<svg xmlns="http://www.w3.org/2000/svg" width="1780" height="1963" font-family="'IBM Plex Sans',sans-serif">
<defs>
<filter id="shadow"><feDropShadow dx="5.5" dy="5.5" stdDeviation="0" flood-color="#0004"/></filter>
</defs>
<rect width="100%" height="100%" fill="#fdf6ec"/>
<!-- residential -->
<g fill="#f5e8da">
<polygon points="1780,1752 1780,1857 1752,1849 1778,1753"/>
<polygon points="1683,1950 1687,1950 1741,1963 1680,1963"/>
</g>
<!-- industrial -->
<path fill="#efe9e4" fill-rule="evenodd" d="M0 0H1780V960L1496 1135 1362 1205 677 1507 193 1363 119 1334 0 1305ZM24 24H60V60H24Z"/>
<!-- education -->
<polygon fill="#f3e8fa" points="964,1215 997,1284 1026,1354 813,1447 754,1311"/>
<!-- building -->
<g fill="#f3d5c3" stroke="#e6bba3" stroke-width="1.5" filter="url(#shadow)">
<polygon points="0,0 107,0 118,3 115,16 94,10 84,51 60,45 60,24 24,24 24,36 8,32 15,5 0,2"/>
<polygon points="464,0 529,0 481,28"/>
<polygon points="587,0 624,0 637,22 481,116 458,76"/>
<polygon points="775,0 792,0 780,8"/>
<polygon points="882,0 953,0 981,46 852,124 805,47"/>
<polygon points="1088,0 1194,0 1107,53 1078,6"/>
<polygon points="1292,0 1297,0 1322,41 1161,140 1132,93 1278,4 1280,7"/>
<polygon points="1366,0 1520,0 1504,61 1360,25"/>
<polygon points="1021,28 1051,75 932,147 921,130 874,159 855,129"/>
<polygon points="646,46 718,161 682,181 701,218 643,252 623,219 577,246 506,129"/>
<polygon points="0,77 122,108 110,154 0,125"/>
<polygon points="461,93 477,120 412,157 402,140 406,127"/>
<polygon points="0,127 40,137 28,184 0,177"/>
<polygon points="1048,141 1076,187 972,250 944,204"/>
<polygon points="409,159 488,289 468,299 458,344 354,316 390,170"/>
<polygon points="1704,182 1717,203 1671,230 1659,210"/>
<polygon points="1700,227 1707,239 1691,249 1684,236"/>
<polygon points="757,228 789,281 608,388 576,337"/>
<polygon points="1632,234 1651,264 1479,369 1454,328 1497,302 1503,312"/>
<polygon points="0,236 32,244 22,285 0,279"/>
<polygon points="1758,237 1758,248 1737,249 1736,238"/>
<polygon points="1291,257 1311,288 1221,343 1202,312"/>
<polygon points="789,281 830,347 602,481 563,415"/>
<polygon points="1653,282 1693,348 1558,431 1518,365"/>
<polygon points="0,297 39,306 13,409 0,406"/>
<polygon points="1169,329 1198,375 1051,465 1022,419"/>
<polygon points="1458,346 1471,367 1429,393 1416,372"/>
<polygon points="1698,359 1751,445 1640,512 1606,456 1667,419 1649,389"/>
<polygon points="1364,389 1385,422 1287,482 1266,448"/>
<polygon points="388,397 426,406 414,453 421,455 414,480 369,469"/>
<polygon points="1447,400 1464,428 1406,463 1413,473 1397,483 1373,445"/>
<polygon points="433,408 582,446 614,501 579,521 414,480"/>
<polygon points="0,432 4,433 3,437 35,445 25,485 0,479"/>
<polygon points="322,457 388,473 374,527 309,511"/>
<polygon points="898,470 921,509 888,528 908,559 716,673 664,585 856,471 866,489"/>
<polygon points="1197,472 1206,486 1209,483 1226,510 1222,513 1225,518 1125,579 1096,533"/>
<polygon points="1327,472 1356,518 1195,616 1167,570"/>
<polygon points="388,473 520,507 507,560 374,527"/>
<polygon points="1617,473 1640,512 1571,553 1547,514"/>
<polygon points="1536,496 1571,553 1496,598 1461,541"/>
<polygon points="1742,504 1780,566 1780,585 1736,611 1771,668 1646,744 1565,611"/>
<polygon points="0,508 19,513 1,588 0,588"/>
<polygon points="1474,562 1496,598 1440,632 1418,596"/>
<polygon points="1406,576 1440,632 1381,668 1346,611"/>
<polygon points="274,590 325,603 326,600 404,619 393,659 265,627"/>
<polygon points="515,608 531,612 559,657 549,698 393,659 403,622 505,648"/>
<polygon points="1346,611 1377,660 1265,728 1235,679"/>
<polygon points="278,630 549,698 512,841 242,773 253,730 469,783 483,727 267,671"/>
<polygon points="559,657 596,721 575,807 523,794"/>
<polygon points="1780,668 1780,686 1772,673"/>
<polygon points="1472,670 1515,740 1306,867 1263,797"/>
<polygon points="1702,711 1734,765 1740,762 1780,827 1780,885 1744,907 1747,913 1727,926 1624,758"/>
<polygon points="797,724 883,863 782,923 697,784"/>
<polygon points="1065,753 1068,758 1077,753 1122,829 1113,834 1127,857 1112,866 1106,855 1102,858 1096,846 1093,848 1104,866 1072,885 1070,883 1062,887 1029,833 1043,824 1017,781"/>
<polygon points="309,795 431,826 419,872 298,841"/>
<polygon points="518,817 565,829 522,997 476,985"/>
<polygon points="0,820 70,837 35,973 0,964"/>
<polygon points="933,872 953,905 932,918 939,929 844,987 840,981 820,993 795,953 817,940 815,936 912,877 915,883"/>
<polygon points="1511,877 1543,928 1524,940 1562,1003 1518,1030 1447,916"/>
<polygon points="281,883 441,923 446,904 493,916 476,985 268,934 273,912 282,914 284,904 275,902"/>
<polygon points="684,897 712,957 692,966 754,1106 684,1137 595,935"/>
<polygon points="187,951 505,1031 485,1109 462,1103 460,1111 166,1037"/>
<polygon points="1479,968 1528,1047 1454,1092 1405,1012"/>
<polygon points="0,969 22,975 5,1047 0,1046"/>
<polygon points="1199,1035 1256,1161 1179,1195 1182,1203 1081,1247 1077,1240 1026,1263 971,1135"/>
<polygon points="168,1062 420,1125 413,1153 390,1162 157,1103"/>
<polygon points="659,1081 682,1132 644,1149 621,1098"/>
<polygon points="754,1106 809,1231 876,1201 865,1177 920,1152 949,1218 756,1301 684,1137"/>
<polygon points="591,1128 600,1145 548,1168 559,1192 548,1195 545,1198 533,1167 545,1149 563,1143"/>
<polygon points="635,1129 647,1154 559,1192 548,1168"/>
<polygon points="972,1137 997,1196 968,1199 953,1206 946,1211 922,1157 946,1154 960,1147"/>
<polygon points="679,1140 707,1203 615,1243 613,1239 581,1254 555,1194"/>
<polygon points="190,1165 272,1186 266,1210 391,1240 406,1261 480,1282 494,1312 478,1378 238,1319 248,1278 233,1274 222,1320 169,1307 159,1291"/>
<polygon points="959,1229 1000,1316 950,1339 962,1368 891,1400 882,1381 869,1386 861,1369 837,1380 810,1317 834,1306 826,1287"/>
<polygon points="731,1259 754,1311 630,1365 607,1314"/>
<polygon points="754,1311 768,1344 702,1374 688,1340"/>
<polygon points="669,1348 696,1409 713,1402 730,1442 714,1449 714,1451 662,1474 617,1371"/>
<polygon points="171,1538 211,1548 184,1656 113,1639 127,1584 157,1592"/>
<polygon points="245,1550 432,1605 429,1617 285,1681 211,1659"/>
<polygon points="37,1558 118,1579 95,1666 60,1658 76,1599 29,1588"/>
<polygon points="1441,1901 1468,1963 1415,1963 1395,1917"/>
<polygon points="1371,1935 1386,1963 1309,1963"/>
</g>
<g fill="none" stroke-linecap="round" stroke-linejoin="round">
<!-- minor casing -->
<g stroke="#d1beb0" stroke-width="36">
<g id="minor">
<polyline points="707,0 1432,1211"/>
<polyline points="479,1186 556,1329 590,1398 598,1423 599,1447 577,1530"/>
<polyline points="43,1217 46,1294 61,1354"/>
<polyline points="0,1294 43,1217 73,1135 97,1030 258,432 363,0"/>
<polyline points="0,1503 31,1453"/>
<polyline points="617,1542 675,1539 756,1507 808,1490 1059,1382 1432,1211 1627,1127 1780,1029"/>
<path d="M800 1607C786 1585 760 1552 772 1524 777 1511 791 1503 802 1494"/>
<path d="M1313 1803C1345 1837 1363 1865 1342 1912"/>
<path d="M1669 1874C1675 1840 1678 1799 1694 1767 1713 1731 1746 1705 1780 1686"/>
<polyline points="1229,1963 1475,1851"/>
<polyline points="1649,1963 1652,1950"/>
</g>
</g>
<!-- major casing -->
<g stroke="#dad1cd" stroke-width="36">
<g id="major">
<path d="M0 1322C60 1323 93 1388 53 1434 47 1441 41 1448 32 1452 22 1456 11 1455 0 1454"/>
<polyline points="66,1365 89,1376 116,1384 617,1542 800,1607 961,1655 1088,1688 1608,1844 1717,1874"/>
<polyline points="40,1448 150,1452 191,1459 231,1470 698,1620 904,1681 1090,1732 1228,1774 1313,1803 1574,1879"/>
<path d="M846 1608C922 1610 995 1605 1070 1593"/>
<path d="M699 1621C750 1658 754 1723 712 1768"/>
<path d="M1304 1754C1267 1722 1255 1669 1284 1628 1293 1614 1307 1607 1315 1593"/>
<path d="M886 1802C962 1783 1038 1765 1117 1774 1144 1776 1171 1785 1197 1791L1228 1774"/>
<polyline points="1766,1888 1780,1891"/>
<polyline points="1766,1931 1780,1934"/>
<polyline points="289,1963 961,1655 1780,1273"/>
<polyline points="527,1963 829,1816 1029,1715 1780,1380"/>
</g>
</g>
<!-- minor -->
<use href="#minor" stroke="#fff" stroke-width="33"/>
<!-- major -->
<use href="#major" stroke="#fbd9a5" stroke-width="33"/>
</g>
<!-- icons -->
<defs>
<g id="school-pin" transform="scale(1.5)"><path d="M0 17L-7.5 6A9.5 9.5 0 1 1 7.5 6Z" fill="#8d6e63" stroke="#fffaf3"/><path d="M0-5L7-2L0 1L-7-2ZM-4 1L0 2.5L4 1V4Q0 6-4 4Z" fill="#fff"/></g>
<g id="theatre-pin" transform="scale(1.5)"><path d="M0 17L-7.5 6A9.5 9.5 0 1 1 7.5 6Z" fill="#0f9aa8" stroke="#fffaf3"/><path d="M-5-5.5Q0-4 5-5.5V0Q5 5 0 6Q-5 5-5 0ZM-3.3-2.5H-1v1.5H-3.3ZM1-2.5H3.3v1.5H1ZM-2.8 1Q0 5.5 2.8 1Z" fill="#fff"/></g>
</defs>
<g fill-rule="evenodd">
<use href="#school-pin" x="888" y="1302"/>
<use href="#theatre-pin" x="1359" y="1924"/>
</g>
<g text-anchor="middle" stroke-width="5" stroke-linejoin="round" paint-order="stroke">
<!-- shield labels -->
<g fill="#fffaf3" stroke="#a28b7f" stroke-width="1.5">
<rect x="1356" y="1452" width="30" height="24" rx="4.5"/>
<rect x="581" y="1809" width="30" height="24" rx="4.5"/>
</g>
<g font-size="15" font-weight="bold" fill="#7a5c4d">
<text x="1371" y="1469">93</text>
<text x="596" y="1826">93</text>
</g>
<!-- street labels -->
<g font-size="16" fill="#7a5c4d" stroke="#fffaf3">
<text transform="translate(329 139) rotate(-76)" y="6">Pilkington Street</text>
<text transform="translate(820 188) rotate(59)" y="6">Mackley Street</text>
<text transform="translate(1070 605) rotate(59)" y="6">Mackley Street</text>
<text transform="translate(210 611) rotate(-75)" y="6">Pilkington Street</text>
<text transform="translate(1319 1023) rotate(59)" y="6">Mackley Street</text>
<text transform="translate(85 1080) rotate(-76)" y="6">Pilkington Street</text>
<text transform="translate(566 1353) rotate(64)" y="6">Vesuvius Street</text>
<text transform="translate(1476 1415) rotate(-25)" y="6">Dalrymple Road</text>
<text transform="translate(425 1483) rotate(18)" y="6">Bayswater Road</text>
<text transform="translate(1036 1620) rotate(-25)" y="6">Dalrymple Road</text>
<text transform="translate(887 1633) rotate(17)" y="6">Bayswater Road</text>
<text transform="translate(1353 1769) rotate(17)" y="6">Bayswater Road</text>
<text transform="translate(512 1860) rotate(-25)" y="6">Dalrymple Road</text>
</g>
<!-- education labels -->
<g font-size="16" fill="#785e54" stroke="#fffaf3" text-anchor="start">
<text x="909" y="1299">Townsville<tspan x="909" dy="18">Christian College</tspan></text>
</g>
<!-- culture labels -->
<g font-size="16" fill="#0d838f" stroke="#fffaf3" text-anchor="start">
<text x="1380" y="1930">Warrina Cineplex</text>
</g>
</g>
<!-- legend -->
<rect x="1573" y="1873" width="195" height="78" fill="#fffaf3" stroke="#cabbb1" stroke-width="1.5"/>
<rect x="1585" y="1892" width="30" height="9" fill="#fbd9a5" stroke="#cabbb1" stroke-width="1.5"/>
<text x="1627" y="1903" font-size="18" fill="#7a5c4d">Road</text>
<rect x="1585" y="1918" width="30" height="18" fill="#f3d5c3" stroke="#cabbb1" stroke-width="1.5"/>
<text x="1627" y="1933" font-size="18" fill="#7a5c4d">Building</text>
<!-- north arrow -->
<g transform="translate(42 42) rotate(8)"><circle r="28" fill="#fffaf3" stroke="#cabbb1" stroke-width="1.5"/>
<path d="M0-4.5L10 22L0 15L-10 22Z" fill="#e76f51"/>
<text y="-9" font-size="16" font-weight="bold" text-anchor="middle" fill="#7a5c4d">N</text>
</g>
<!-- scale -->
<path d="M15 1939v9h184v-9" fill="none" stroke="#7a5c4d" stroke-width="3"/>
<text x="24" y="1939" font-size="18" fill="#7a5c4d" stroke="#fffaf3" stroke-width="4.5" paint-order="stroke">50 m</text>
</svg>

* * * * * * * * *

_Your instructions:_
Look for the string "minor" in the listing above and copy every line holding it.

_Your response:_
<!-- minor casing -->
<g id="minor">
<!-- minor -->
<use href="#minor" stroke="#fff" stroke-width="33"/>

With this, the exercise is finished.